Local vape shop operators, whether chain or mom and pop, have known for several years that federal regulators wanted their business to go up in smoke — and not in a good way.
Yet, most of the vape shops contacted by the Winston-Salem Journal were not sure how to react to the final regulatory rules disclosed May 5 by the U.S. Food and Drug Administration.
Some operators expressed surprise that their products — electronic cigarettes, water pipe/hookahs and vaporizers — were at risk for being shelved if they don’t meet new regulations that go into effect Aug. 8, according to an article in the North Carolina-based Winston-Salem Journal.
Many of the smaller vape shops make their liquid nicotine on the premises or order it from suppliers.The FDA is requiring that products from all three categories that debuted after Feb. 15, 2007, undergo a heightened regulatory review process to determine whether the product has a negative impact on public health unless there is a substantially equivalent product available before that predicate date.

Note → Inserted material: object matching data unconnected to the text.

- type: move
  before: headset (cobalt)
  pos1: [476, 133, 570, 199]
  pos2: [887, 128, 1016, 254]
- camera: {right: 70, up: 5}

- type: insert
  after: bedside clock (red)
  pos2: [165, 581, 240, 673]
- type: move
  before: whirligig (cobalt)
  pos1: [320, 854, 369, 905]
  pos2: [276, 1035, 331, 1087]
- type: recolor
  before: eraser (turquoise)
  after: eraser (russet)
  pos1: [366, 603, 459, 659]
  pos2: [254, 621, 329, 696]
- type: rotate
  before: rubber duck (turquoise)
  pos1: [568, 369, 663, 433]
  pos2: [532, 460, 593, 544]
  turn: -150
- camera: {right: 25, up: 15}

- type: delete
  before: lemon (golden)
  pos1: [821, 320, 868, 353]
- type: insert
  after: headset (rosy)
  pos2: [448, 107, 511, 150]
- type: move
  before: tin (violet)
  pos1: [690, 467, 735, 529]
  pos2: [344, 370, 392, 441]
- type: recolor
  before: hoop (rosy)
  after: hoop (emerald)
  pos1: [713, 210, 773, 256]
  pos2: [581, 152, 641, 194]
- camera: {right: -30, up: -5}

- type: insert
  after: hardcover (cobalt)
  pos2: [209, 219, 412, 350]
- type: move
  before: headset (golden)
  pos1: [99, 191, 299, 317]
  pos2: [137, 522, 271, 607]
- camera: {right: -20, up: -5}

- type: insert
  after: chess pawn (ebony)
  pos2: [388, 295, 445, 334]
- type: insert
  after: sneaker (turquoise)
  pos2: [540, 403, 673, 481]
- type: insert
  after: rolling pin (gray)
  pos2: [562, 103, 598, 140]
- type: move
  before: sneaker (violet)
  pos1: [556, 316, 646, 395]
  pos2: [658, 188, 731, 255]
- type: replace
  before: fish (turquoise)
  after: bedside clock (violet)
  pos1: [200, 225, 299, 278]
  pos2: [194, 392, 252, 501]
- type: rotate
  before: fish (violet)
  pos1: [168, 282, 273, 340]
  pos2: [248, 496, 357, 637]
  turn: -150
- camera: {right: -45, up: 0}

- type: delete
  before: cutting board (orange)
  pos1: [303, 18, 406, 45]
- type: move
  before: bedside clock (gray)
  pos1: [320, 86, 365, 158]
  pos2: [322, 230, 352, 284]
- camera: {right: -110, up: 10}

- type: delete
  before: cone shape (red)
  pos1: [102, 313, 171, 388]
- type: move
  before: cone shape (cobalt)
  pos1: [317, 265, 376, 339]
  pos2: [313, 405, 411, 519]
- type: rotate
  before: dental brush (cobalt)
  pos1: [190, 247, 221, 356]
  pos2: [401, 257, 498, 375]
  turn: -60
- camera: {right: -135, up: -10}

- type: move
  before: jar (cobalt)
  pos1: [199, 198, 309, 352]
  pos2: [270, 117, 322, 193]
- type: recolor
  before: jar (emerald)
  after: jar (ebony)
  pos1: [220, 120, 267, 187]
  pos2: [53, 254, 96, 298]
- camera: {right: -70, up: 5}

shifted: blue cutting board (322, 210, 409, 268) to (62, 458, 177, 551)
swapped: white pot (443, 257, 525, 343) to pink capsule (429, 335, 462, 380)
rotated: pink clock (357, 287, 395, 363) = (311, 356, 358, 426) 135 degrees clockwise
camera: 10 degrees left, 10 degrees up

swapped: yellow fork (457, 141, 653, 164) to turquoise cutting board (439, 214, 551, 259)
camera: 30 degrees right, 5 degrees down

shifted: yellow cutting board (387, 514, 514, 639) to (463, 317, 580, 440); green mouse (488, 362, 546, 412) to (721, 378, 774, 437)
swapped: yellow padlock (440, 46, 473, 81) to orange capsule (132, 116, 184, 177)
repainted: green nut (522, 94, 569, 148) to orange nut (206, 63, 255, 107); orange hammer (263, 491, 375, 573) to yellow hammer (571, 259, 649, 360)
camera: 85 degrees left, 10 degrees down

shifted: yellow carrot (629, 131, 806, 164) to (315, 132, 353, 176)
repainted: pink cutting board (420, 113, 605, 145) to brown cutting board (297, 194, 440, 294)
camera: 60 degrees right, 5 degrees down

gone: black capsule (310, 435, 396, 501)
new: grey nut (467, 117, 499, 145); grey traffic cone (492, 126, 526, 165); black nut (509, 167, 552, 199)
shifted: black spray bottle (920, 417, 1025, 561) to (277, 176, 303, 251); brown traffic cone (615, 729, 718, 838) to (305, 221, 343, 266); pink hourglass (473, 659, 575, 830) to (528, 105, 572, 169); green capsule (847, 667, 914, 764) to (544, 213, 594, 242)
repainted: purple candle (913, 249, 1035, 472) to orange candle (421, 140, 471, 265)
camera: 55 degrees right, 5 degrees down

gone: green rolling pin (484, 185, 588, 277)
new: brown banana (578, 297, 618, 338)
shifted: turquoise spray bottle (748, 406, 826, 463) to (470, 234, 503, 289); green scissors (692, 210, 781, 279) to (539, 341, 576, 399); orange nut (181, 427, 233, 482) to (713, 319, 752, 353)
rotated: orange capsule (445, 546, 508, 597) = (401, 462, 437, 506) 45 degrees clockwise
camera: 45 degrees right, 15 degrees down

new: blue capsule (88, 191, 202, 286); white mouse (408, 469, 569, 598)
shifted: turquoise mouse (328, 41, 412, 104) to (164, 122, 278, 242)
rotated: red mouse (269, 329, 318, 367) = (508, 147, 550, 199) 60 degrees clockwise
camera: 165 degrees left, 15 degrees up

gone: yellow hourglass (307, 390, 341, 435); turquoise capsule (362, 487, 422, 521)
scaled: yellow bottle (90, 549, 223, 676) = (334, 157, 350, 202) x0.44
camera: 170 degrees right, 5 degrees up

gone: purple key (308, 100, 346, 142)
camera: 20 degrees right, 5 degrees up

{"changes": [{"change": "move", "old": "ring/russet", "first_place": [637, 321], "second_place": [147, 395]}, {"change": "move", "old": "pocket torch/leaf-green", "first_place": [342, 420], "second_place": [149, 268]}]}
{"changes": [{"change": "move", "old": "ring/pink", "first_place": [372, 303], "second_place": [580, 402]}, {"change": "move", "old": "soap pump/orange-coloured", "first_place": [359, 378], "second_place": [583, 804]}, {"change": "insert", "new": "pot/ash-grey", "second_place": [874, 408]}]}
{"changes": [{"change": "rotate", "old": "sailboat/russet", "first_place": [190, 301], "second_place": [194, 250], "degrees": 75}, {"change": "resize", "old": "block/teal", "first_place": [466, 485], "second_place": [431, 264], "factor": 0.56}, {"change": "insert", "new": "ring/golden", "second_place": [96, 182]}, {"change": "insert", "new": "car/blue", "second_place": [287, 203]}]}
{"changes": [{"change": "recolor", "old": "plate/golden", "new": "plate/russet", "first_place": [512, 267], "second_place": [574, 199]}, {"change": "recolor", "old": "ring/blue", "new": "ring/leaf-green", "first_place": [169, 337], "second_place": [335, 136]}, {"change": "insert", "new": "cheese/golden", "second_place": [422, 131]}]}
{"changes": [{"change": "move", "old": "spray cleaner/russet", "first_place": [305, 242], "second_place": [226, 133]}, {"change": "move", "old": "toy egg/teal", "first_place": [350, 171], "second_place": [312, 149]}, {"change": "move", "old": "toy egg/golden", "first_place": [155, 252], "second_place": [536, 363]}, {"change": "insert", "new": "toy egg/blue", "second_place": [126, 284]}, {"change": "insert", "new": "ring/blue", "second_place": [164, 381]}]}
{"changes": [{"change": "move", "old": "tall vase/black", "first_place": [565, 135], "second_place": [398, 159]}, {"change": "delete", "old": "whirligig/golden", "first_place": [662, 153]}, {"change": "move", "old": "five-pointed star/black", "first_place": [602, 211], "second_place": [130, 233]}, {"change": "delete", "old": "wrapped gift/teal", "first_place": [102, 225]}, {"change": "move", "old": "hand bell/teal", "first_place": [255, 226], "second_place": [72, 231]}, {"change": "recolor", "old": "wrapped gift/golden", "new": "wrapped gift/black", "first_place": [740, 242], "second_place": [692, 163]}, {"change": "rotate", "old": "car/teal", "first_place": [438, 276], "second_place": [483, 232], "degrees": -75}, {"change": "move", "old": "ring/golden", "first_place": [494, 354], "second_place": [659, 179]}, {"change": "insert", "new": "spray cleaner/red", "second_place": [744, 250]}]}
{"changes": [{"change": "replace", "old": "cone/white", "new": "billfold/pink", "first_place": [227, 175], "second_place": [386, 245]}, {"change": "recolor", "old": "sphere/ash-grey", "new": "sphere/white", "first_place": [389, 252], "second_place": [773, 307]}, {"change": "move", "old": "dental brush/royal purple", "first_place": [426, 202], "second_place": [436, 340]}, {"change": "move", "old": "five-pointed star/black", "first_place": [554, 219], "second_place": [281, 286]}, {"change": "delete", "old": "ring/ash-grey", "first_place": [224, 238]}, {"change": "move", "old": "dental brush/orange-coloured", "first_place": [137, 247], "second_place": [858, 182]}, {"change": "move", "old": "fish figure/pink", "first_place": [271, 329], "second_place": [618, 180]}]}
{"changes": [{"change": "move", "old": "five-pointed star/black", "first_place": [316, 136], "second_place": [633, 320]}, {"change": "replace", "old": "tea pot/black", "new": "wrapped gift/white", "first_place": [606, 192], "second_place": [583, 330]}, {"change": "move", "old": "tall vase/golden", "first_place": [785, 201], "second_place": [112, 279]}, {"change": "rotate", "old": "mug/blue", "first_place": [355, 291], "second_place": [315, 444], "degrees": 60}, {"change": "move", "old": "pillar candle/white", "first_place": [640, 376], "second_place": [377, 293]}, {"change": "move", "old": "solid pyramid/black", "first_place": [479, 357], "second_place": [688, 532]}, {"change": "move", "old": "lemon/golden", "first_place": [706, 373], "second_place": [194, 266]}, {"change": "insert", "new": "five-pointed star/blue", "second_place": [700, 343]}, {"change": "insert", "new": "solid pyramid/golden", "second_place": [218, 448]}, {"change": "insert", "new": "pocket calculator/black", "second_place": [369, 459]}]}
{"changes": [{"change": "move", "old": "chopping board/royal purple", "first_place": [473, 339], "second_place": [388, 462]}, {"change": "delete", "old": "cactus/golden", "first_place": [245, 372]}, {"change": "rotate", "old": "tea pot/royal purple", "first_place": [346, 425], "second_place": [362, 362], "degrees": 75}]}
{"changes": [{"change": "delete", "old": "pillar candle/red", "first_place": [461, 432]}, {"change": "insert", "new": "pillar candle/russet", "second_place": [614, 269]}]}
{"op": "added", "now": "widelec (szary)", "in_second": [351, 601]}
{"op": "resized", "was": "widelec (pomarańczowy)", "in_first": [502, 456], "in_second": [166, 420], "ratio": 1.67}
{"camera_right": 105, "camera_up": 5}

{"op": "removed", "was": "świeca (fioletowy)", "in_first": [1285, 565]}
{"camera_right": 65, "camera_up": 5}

The FDA allows for up to a three-year exception for products whose manufacturer enters the regulatory gauntlet by Aug. 8.
Preston Puckett, with the Avail store in Winston-Salem, said he believes the company likely has the financial resources to comply with the FDA standards. Avail, based in Richmond, has more than 70 stores in six states, including two in Greensboro and one each in Burlington and Winston-Salem.
“But I can see a lot of little shops going away because of the regulatory costs,” Puckett said. “The local market is pretty saturated as it is. We all want the products to be safe to the consumer, so we’re not opposed to additional regulations.”
Puckett said he can envision some of the smaller vape shops selling all their supplies before the Aug. 8 time frame for new regulations. “They’ll try to make as much money as they can if they determine they can’t afford the review costs,” Puckett said.